For decades, home architects have been applying the principles of passive solar design. This means that homes are built to be warmed and lit by the sun to the maximum degree in winter, while shading living spaces from hot, bright sun during the height of summer. There are energy-saving benefits for the occupants (using less grid electricity, gas, or solar or battery energy) to be comfortable in the home.
The concept of passive solar relies on the tenets of energy efficiency, robust insulation and thermal mass. It also goes further to take as much of the sun’s power as possible when it has a good impact inside, and to limit the effect of sun on the interior home temperature when it’s time to try to cool the home. Some passive solar homes go the route of solar hot water or radiant solar floor heating systems, a natural extension from collecting the sun’s energy through skylights, windows and direct warming of the roof and walls. Solar electric is another possibility.

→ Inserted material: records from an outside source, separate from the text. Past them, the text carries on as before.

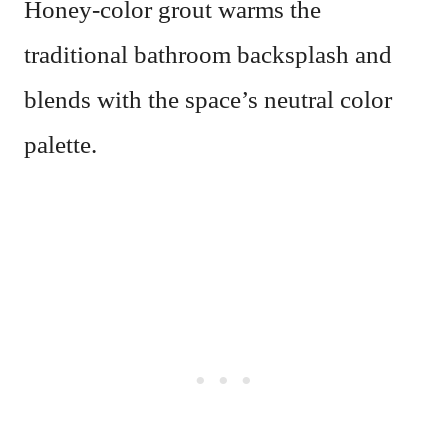
Honey-color grout warms the
traditional bathroom backsplash and
blends with the space’s neutral color
palette.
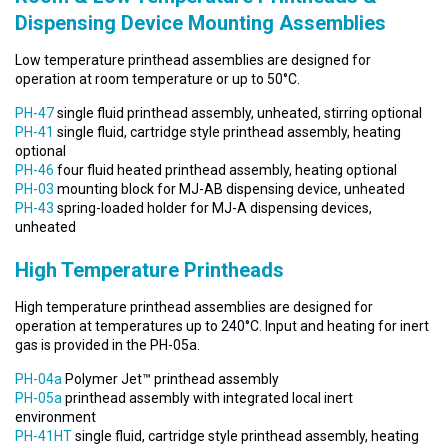
Dispensing Device Mounting Assemblies
Low temperature printhead assemblies are designed for
operation at room temperature or up to 50°C.
PH-47
single fluid printhead assembly, unheated, stirring optional
PH-41
single fluid, cartridge style printhead assembly, heating
optional
PH-46
four fluid heated printhead assembly, heating optional
PH-03
mounting block for MJ-AB dispensing device, unheated
PH-43
spring-loaded holder for MJ-A dispensing devices,
unheated
High Temperature Printheads
High temperature printhead assemblies are designed for
operation at temperatures up to 240°C. Input and heating for inert
gas is provided in the PH-05a.
PH-04a
Polymer Jet™ printhead assembly
PH-05a
printhead assembly with integrated local inert
environment
PH-41HT
single fluid, cartridge style printhead assembly, heating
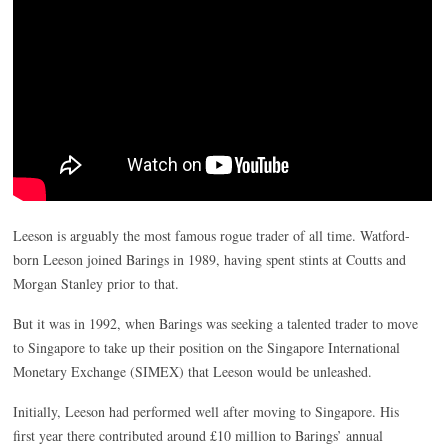
Leeson is arguably the most famous rogue trader of all time. Watford-
born Leeson joined Barings in 1989, having spent stints at Coutts and
Morgan Stanley prior to that.
But it was in 1992, when Barings was seeking a talented trader to move
to Singapore to take up their position on the Singapore International
Monetary Exchange (SIMEX) that Leeson would be unleashed.
Initially, Leeson had performed well after moving to Singapore. His
first year there contributed around £10 million to Barings’ annual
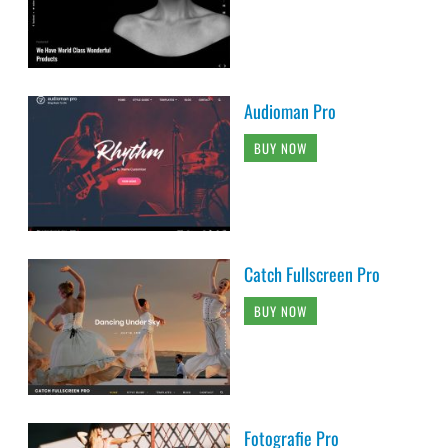
Audioman Pro
BUY NOW
Catch Fullscreen Pro
BUY NOW
Fotografie Pro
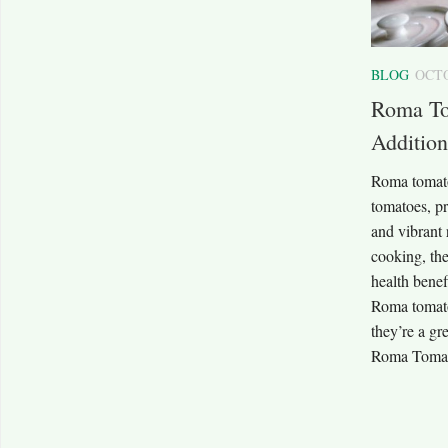
BLOG
OCTO
Roma To
Addition
Roma tomato
tomatoes, pri
and vibrant 
cooking, the
health benefi
Roma tomato
they’re a gr
Roma Tomat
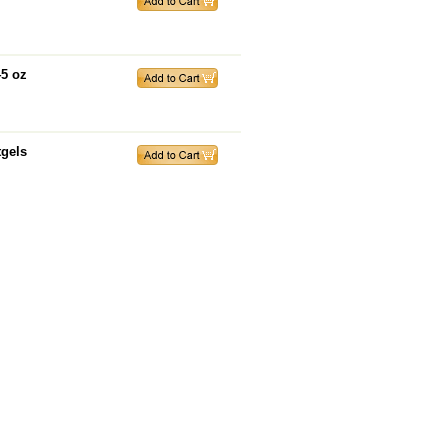
45 oz
tgels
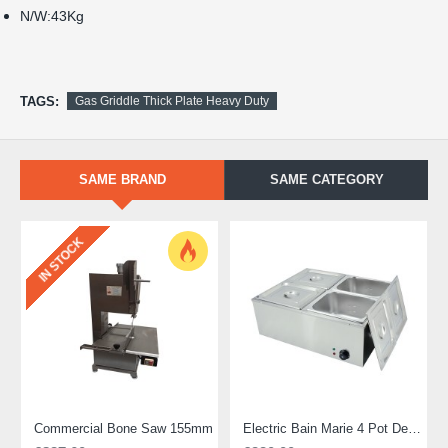
N/W:43Kg
TAGS:
Gas Griddle Thick Plate Heavy Duty
SAME BRAND
SAME CATEGORY
IN STOCK
Commercial Bone Saw 155mm
Electric Bain Marie 4 Pot Deep and big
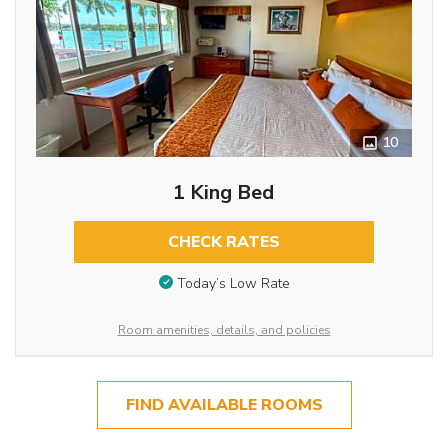
10
1 King Bed
CHECK RATES
Today’s Low Rate
Room amenities, details, and policies
FIND AVAILABLE ROOMS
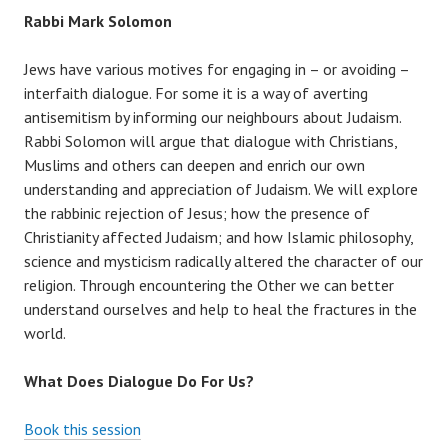
Rabbi Mark Solomon
Jews have various motives for engaging in – or avoiding –
interfaith dialogue. For some it is a way of averting
antisemitism by informing our neighbours about Judaism.
Rabbi Solomon will argue that dialogue with Christians,
Muslims and others can deepen and enrich our own
understanding and appreciation of Judaism. We will explore
the rabbinic rejection of Jesus; how the presence of
Christianity affected Judaism; and how Islamic philosophy,
science and mysticism radically altered the character of our
religion. Through encountering the Other we can better
understand ourselves and help to heal the fractures in the
world.
What Does Dialogue Do For Us?
Book this session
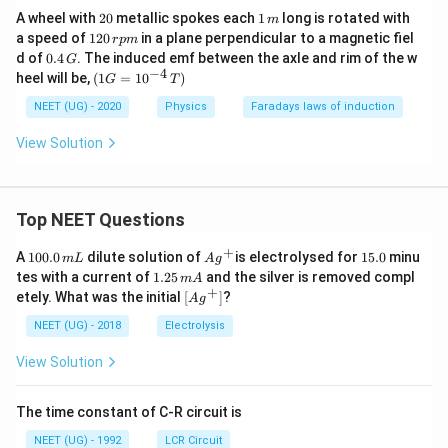
t
2
1
A wheel with
20
metallic spokes each
1
long is rotated with
m
0
\,
1
a speed of
120
in a plane perpendicular to a magnetic fiel
r
p
m
m
2
0.
d of
0.4
. The induced emf between the axle and rim of the w
G
0
4
−
4
(1
heel will be,
(
1
=
1
0
)
G
T
\,
\,
G
r
G
=
NEET (UG) - 2020
Physics
Faradays laws of induction
p
10
m
^
View Solution
{-
4}
\,
T)
Top NEET Questions
+
1
Ag
1
A
100.0
dilute solution of
is electrolysed for
15.0
minu
m
L
A
g
0
^
5.
1.
tes with a current of
1.25
and the silver is removed compl
m
A
0.
{+}
0
2
+
\lef
etely. What was the initial
[
]
?
A
g
0
5
t[ A
\,
\,
g ^
NEET (UG) - 2018
Electrolysis
m
m
{+}
L
A
\rig
View Solution
ht]
The time constant of C-R circuit is
NEET (UG) - 1992
LCR Circuit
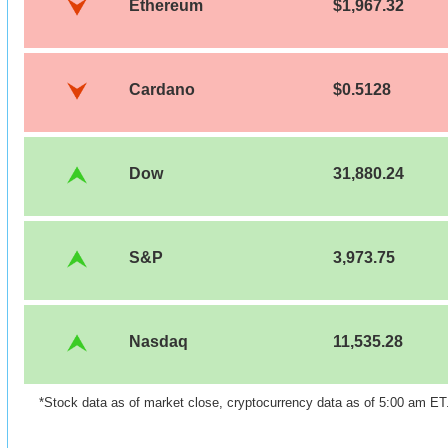
Ethereum
$1,967.32
Cardano
$0.5128
Dow
31,880.24
S&P
3,973.75
Nasdaq
11,535.28
*Stock data as of market close, cryptocurrency data as of 5:00 am ET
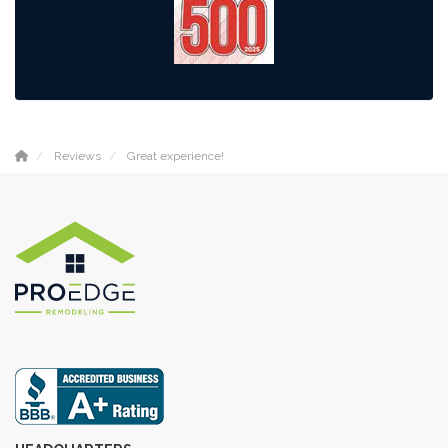
Reviews
Great experience!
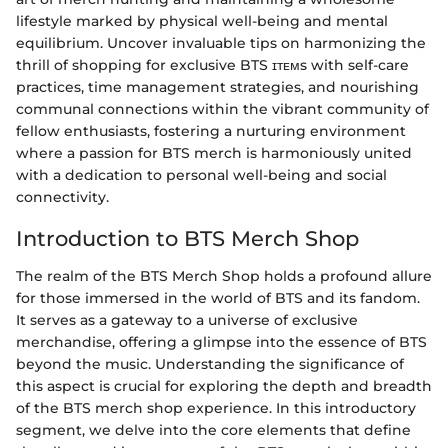
lifestyle marked by physical well-being and mental
equilibrium. Uncover invaluable tips on harmonizing the
thrill of shopping for exclusive BTS ɪᴛᴇᴍs with self-care
practices, time management strategies, and nourishing
communal connections within the vibrant community of
fellow enthusiasts, fostering a nurturing environment
where a passion for BTS merch is harmoniously united
with a dedication to personal well-being and social
connectivity.
Introduction to BTS Merch Shop
The realm of the BTS Merch Shop holds a profound allure
for those immersed in the world of BTS and its fandom.
It serves as a gateway to a universe of exclusive
merchandise, offering a glimpse into the essence of BTS
beyond the music. Understanding the significance of
this aspect is crucial for exploring the depth and breadth
of the BTS merch shop experience. In this introductory
segment, we delve into the core elements that define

Any energy efficient home can be a great candidate for solar, and a passive solar home all the more so. The southern exposure may have large windows to let the sun shine through in winter, and available roof space on that side of the home should be ideal for locating solar pv modules. Check out the DOE’s passive solar resources for more information on how it works.
Because HVAC needs are light in such a home, a relatively small number of solar panels would likely be recommended to supply power for appliances and devices. In a sense, the proliferation of electronics and modern conveniences means that to truly realize a solar lifestyle, a passive solar home is a good start but adding a solar pv system truly makes a solar home.